Diego Macera
El Comercio, 20 de mayo del 2025
“La pobreza es la prioridad, pero no quiere decir que se pueda considerar que el trabajo está hecho y completo para la población no pobre”.
Cada mes de mayo hay un titular fijo en la cobertura periodística peruana: con la publicación anual de la Encuesta Nacional de Hogares (Enaho), la fuente principal de información socioeconómica de las familias peruanas, el foco central se torna hacia la tasa de pobreza nacional. Esto tiene sentido. Reducir la cantidad de familias que no pueden acceder a un combo elemental de alimentos, vivienda y demás necesidades básicas es una prioridad de cualquier país. Y para eso tenemos que medir bien los hogares, sus gastos, sus ingresos y sus carencias. En la última Enaho, publicada el 8 de mayo, los titulares noticiosos informaron –diligentemente– que la tasa de pobreza del 2024 ascendía a 27,6% de la población.
Pero el conocimiento sobre la evolución y capacidades económicas de las familias peruanas no tiene por qué agotarse ahí. Para tener una buena radiografía, no es suficiente con conocer solo la cifra de pobreza. ¿Cuántas familias pueden pagar la canasta básica de consumo (es decir, son no pobres), pero no mucho más, de modo que están en riesgo de caer en pobreza a la primera enfermedad familiar o pérdida de empleo? ¿Cuántas viven con lo justo para cubrir necesidades básicas, pero no tienen excedentes ahorrados –ni capacidad de ahorro– para enfrentar la vejez? Esa es una categoría que el Banco Mundial califica como vulnerable –por encima de la pobreza, pero por debajo de la clase media– y que, según estimaciones del Instituto Peruano de Economía (IPE) publicadas en este Diario, alcanza a 39% de la población, lo que la convierte en la primera minoría entre grupos económicos poblacionales.

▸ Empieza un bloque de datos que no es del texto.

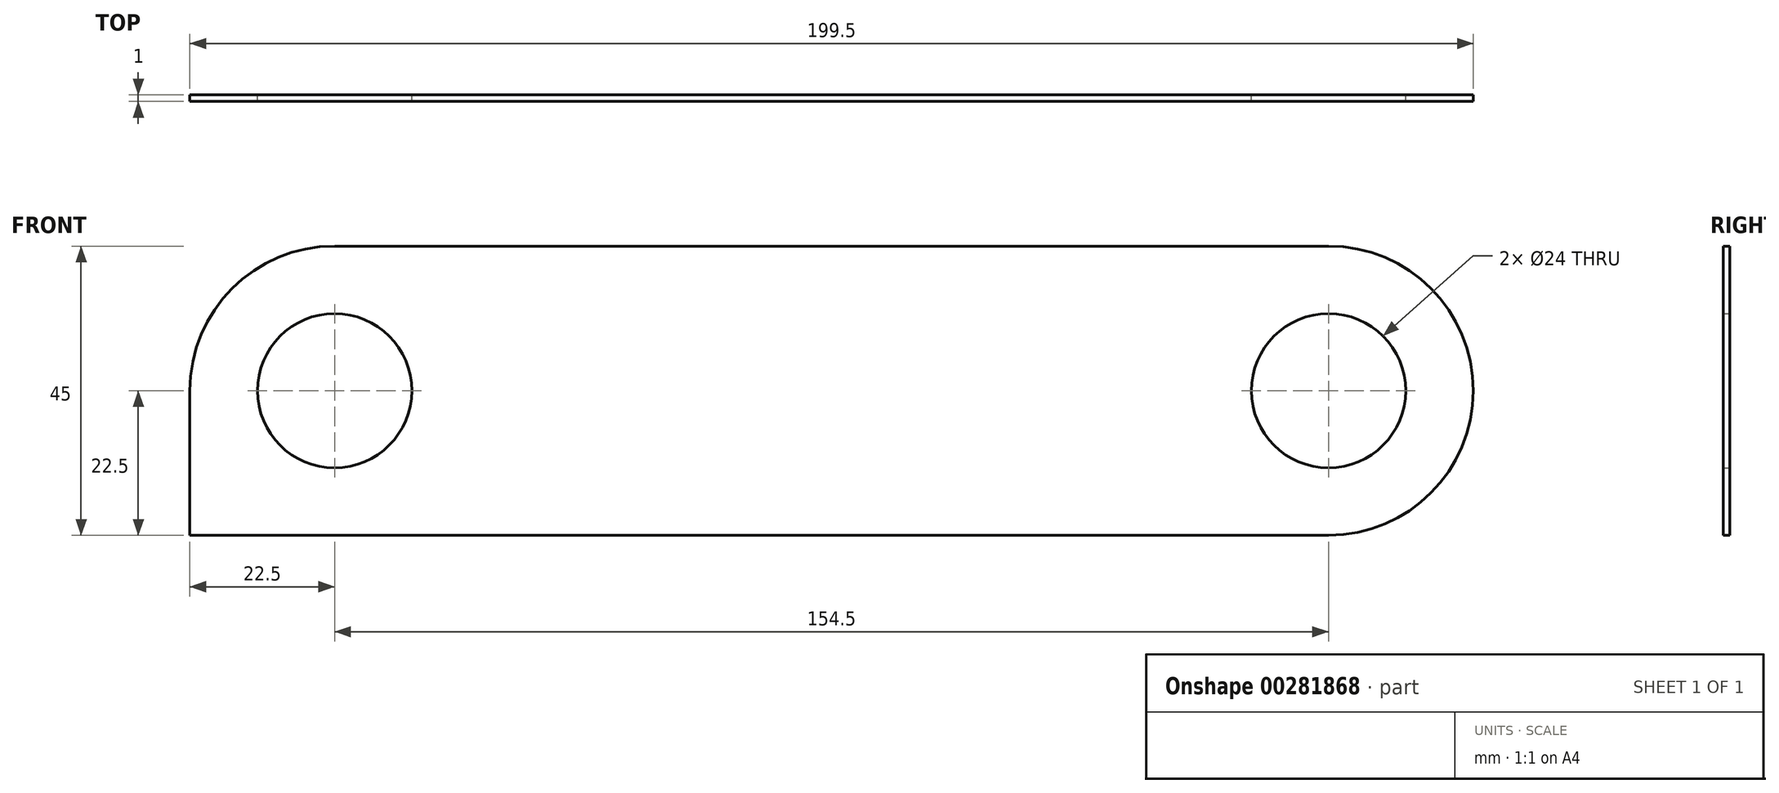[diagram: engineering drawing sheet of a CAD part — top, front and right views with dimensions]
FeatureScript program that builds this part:
annotation { "Feature Type Name" : "Feature", "Feature Type Description" : "" }
export const myFeature = defineFeature(function(context is Context, id is Id, definition is map)
    precondition{}
    {
        {
            var Q0;
            Q0=qCreatedBy(makeId("Front.planeOp"),FACE);
            var sketch = newSketch(context, id + "F0", { "sketchPlane" : qUnion([Q0])});
            skLineSegment(sketch, "E0.bottom", {"start": v(0, 22.5) * mm, "end": v(-64.5, 22.5) * mm});
            skLineSegment(sketch, "E0.top", {"start": v(0, -22.5) * mm, "end": v(-64.5, -22.5) * mm});
            skLineSegment(sketch, "E1.bottom", {"start": v(0, 22.5) * mm, "end": v(90, 22.5) * mm});
            skLineSegment(sketch, "E1.top", {"start": v(0, -22.5) * mm, "end": v(90, -22.5) * mm});
            skArc(sketch, "E2", {"start": v(-64.5, 22.5) * mm, "mid": v(-87, 0) * mm, "end": v(-64.5, -22.5) * mm});
            skArc(sketch, "E3", {"start": v(90, -22.5) * mm, "mid": v(112.5, 0) * mm, "end": v(90, 22.5) * mm});
            skCircle(sketch, "E4", {"center": v(-64.5, 0) * mm, "radius": 12 * mm});
            skCircle(sketch, "E5", {"center": v(90, 0) * mm, "radius": 12 * mm});
            skSolve(sketch);
        }
        {
            var Q0;
            Q0 = qSketchRegion(id + "F0", true);
            extrude(context, id + "F1", {"entities" : qUnion([Q0]), "depth" : 1 * mm});
        }
        {
            var Q0;
            Q0=makeQuery(id+"F1.opExtrude","CAP_FACE",FACE,{"disambiguationData":[OSD([sQuery(id+"F0.wireOp",EDGE,"E0.bottom"),sQuery(id+"F0.wireOp",EDGE,"E0.top"),sQuery(id+"F0.wireOp",EDGE,"E1.bottom"),sQuery(id+"F0.wireOp",EDGE,"E1.top"),sQuery(id+"F0.wireOp",EDGE,"E2"),sQuery(id+"F0.wireOp",EDGE,"E3"),sQuery(id+"F0.wireOp",EDGE,"E4"),sQuery(id+"F0.wireOp",EDGE,"E5")])],"isStart":false});
            var sketch = newSketch(context, id + "F2", { "sketchPlane" : qUnion([Q0])});
            skLineSegment(sketch, "E6", {"start": v(-87, 0) * mm, "end": v(-87, -22.5) * mm});
            skLineSegment(sketch, "E7", {"start": v(-87, -22.5) * mm, "end": v(-64.5, -22.5) * mm});
            skLineSegment(sketch, "E8", {"start": v(-64.5, -22.5) * mm, "end": v(-70.42, -18.8) * mm});
            skLineSegment(sketch, "E9", {"start": v(-70.42, -18.8) * mm, "end": v(-80.16, -10.97) * mm});
            skLineSegment(sketch, "E10", {"start": v(-80.16, -10.97) * mm, "end": v(-84.27, -1.93) * mm});
            skLineSegment(sketch, "E11", {"start": v(-84.27, -1.93) * mm, "end": v(-87, 0) * mm});
            skSolve(sketch);
        }
        {
            var Q0;
            Q0 = qSketchRegion(id + "F2", true);
            extrude(context, id + "F3", {"entities" : qUnion([Q0]), "operationType" : NewBodyOperationType.ADD, "oppositeDirection" : true, "depth" : 1 * mm});
        }
    });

Los vulnerables, en promedio, enfrentan retos algo diferentes a la población en pobreza. Reciben menos transferencias por programas sociales. Cerca de la mitad ha completado la educación básica, pero su empleo sigue siendo precario. Están más integrados a los mercados formales en su actividad diaria, pero aún en la periferia de estos. En general, cuando se diseña cualquier política pensando en la población en pobreza, ellos quedan excluidos por definición, a pesar de tener todavía carencias relevantes. Vale destacar que la línea de pobreza oficial del INEI, con S/454 por persona mensual, es baja, de modo que muchos considerados vulnerables serán en realidad poco diferenciables de aquellos en pobreza.
La pobreza es la prioridad, pero no quiere decir que se pueda considerar que el trabajo está hecho y completo para la población no pobre. Son cuatro de cada diez peruanos en vulnerabilidad, nada menos, y esta gran extensión quizá explica por qué un evento como el COVID-19 –y las erradas políticas para enfrentarlo– causaron que tantos millones de familias regresaran a la pobreza en el 2020.
El reto, entonces, está en la siguiente etapa de la escalera económica. ¿Cómo se ensancha la clase media para dar a las familias –hoy vulnerables– oportunidades económicas completas, con protección y alguna seguridad para momentos difíciles? Es recién cuando se llega a esta etapa de clase media, en la que está hoy un tercio de la población peruana, que la preocupación por obtener más ingresos o por cortar gastos puede dejar de ser una fuente de ansiedad regular para varios.
La receta para ampliar la clase media no es muy distinta de la que seguimos entre el 2014 y el 2019, cuando esta se duplicó de 19% de la población a casi 40%. La fuente principal de capacidad económica es el trabajo mejor remunerado, y la única manera de conseguir eso es con mayor inversión privada y mayor productividad. No hay mucha más magia. Pero prestarle más atención a esta primera minoría como grupo con sus propias necesidades y características es mucho más sensato que agruparlo bajo la enorme manta de “no pobre” y olvidarse del asunto.